Holding force was checked on a smooth steel plate of 20 mm thickness, when a perpendicular force was applied, whereas under parallel forces the holding force is lower. In addition, even a slight gap between the magnet’s surface and the plate reduces the load capacity.
H&S for magnets
Electronic devices
Powerful magnetic fields can erase data on payment cards, hard drives, and storage devices. Stay away of min. 10 cm.
Finger safety
Pinching hazard: The attraction force is so great that it can result in blood blisters, pinching, and even bone fractures.
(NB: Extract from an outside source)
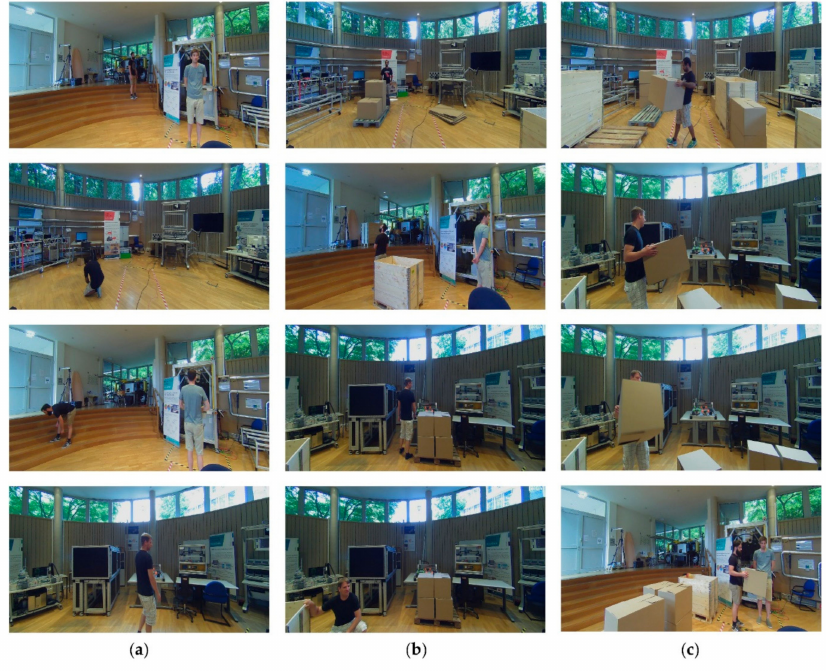
Figure 20. Exemplary dataset subsegments. ( a ) S static ; ( b ) S crowded ; ( c ) S dynamic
Protective gloves are recommended.
Allergy Warning
Nickel alert: The nickel-copper-nickel coating consists of nickel. If skin irritation happens, immediately stop handling magnets and use protective gear.
Demagnetization risk
Standard neodymium magnets (grade N) lose magnetization when the temperature goes above 80°C. The loss of strength is permanent.
Magnets are brittle
Protect your eyes. Magnets can explode upon violent connection, launching shards into the air. Wear goggles.
Dust explosion hazard
Dust produced during machining of magnets is self-igniting. Avoid drilling into magnets without proper cooling and knowledge.
Handling guide
Use magnets with awareness. Their huge power can surprise even professionals. Plan your moves and do not underestimate their power.
Adults only
Absolutely store magnets away from children. Ingestion danger is significant, and the effects of magnets clamping inside the body are very dangerous.
Phone sensors
Note: rare earth magnets generate a field that interferes with sensitive sensors. Keep a safe distance from your mobile, device, and GPS.
ICD Warning
Individuals with a ICD should keep an large gap from magnets. The magnetic field can stop the functioning of the implant.